The “spontaneous urban vegetation” covered by the book includes many plants that we would immediately recognize as ugly nonnatives and invasives. Del Tredici encourages us to broaden our minds when considering these familiar plants in urban and suburban settings because they are providing ecological benefits. In fact, these plants are thriving in an environment in which most of our native plants are no longer able to be successful. We have permanently altered the urban landscape and it is unrealistic to believe we can simply restore a native flora to an environment which is not the one in which it has evolved. The urban environment includes many areas with compacted and poor soils, full sun, drought conditions, and high salinity due to winter salt treatments on roadways. Plant species that we normally consider noxious and harmful, such as Ailanthus and Norway maple, can thrive in these areas. Del Tredici argues that we are better off with these exotics if the alternative is no plant at all.

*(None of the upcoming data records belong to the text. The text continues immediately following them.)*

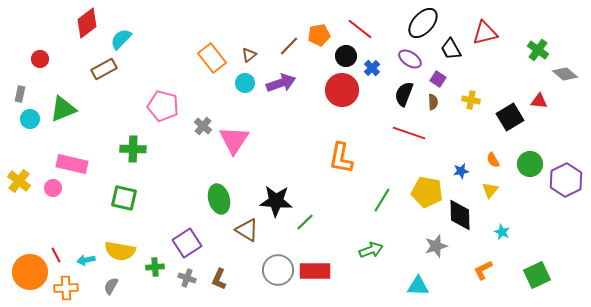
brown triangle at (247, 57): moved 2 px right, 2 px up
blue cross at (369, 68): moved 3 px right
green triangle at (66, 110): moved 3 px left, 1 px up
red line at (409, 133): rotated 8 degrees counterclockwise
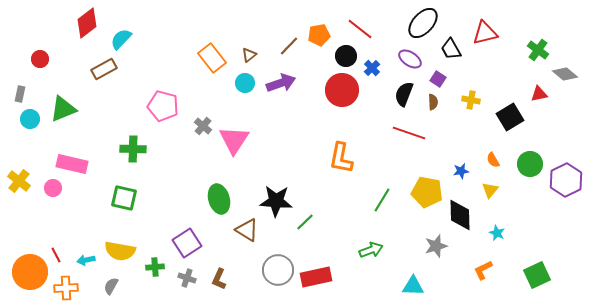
red triangle at (539, 101): moved 7 px up; rotated 18 degrees counterclockwise
cyan star at (502, 232): moved 5 px left, 1 px down
red rectangle at (315, 271): moved 1 px right, 6 px down; rotated 12 degrees counterclockwise
cyan triangle at (418, 286): moved 5 px left
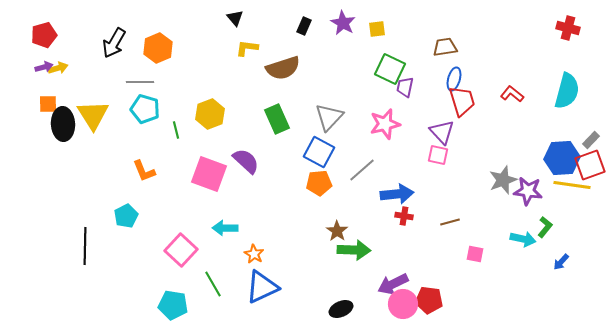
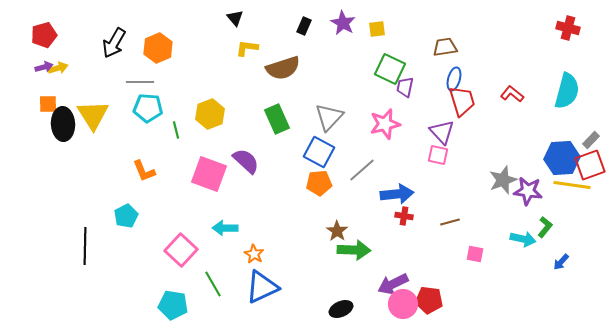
cyan pentagon at (145, 109): moved 3 px right, 1 px up; rotated 12 degrees counterclockwise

The bulk of the book is a field guide that is organized by plant family. Each species is allotted two pages and there are many pictures. The intent is for you to browse through the book and spot the plant you want to identify by picture. There is an appendix describing the major characteristics of the most common families covered in the book to help narrow the search. There is an index but no identification key. A unique aspect of the book is that each species description includes a section on the ecological functions of the plant and on its cultural significance. The sections on cultural significance are very interesting and help explain why many of these plants were originally introduced.
I had more luck with plant identifications when I used this book in conjunction with Weeds of the Northeast by Richard Uva, et. al. That book includes some useful identification keys that make it easier to find plants without an exhaustive search of all the pictures in the text. The format of the species entries in both books is very similar but Del Tredici’s book is much more fun to browse as it has so many interesting tidbits in the sections on cultural significance.
Del Tredici encourages us to consider the benefits provided by the urban volunteers described in the book and not to simply dismiss them as useless and damaging. We often vilify these plants and see them as ruining the environment when, in reality, it is humans who have done so. As Del Tredici writes, “the plants described in this book are well adapted to the world we have created and, as such, are neither good nor bad – they are us.
Definitely getting this! I love the increased interest in urban ecosystems.